According to what I have experienced and the experiences I have passed, I have matured to the extent that it has made me very strong and has given me a different way of thinking in order to challenge all future circumstances. One of the reasons for which I have matured is the circumstances I have experienced.

Great. What are your hopes or dreams for the future now?
My dreams are self-development to the extent that I can create my own brand, build my future on it and create a future life. Through this brand, I can develop myself. I can help people who were in need, who like me were suffering from forced conditions and experienced difficult circumstances, so that they could be recruited and provided with job opportunities. This is what I have in mind now and what I’m working on in the future.

Do you think if you have this thing, your brand? Do you think it will change your life?
It will definitely change my life and change the lives of many others, because the basis of the idea is to adopt refugees in this brand as a part of the project. Because of my experiences, I found that many refugees suffer from a lack of job opportunities, so using their energies and exploiting the minds they have will result in a great effectiveness in contributing to the success of the brand.

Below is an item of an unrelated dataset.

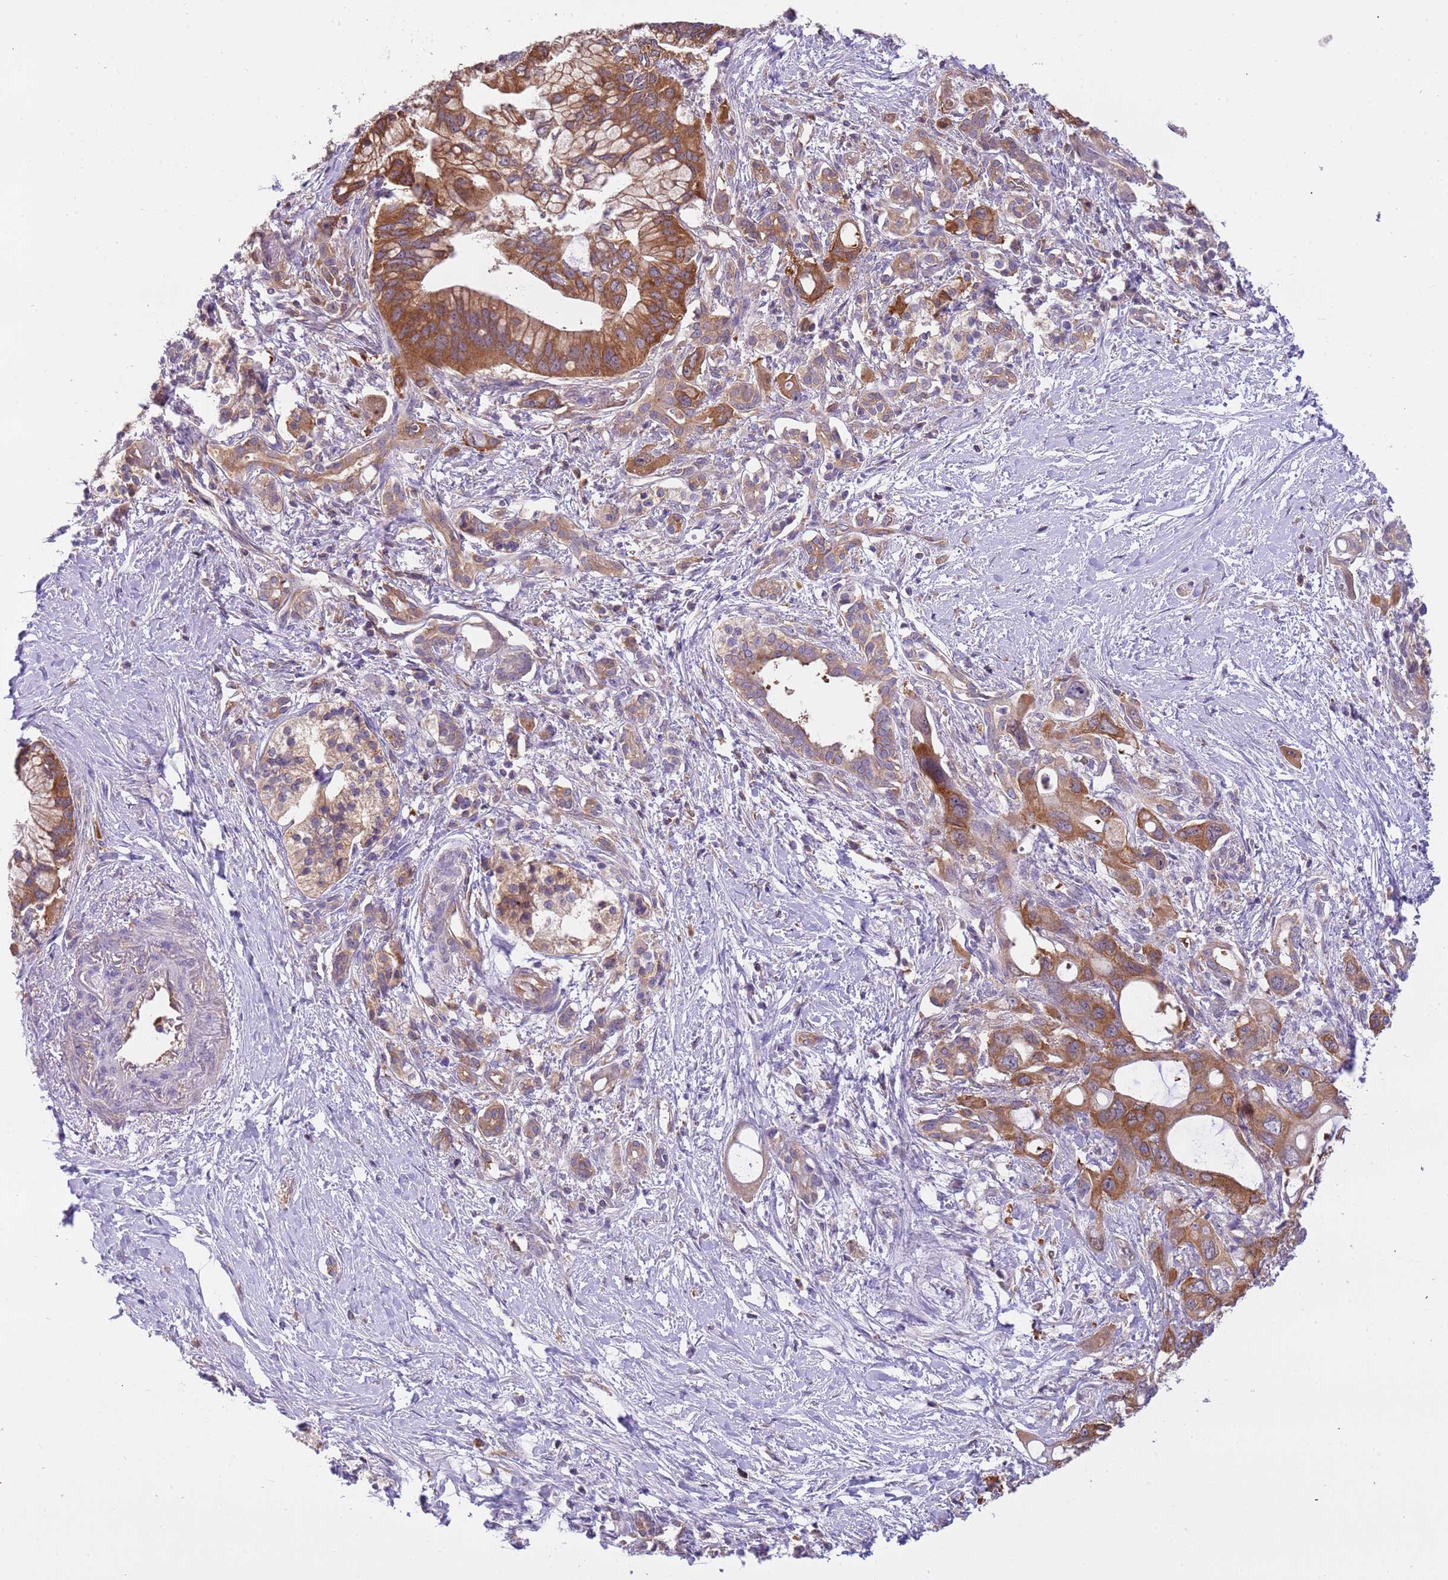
{"staining": {"intensity": "strong", "quantity": ">75%", "location": "cytoplasmic/membranous"}, "tissue": "pancreatic cancer", "cell_type": "Tumor cells", "image_type": "cancer", "snomed": [{"axis": "morphology", "description": "Adenocarcinoma, NOS"}, {"axis": "topography", "description": "Pancreas"}], "caption": "This photomicrograph shows pancreatic cancer (adenocarcinoma) stained with IHC to label a protein in brown. The cytoplasmic/membranous of tumor cells show strong positivity for the protein. Nuclei are counter-stained blue.", "gene": "STIP1", "patient": {"sex": "male", "age": 68}}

We appreciate your answer to all of these questions. Is there anything you would like to add that might help people in Europe better understand refugee life?
The European community should understand that most refugees are those who have experienced forced torture, trauma, setback in their lives, or experienced difficult circumstances that led to their departure from their country of origin. They did not come here looking for money or looking for something else, but in order to have a decent life for them. The European community must understand that these refugees came from a closed society, a society that has taken away all their rights, a society that depends on gagging and taking away opinions. A very large percentage of refugees have huge mentalities and great minds. They have high morals. They grew up on valuable grounds, so sometimes if some refugees make mistakes in individual actions, that doesn’t mean that everyone is the same. Therefore, a distinction must be made between a good person or a person who has individual characteristics. Thus, it can be said that most refugees deserve a life without any racial discrimination and without any deprivation of rights. At present, as a refugee, I believe that most of my rights have not been granted to me. Some people also believe that refugees belong to terrorist organizations, parties or communities in third countries as underdeveloped communities. So I think they should accept us as human beings with humanity. We came here to live in dignity. We do not need anything else, just to protect our lives. We are not dependent on anyone, as we are capable of doing all different types of things, such as working and providing assistance to the European community just to live in dignity. 

Thank you very much.

Many 1000 Dreams interviews were not conducted in English. Their translation has not always been performed by professional translators. Despite great efforts to ensure accuracy, there may be errors.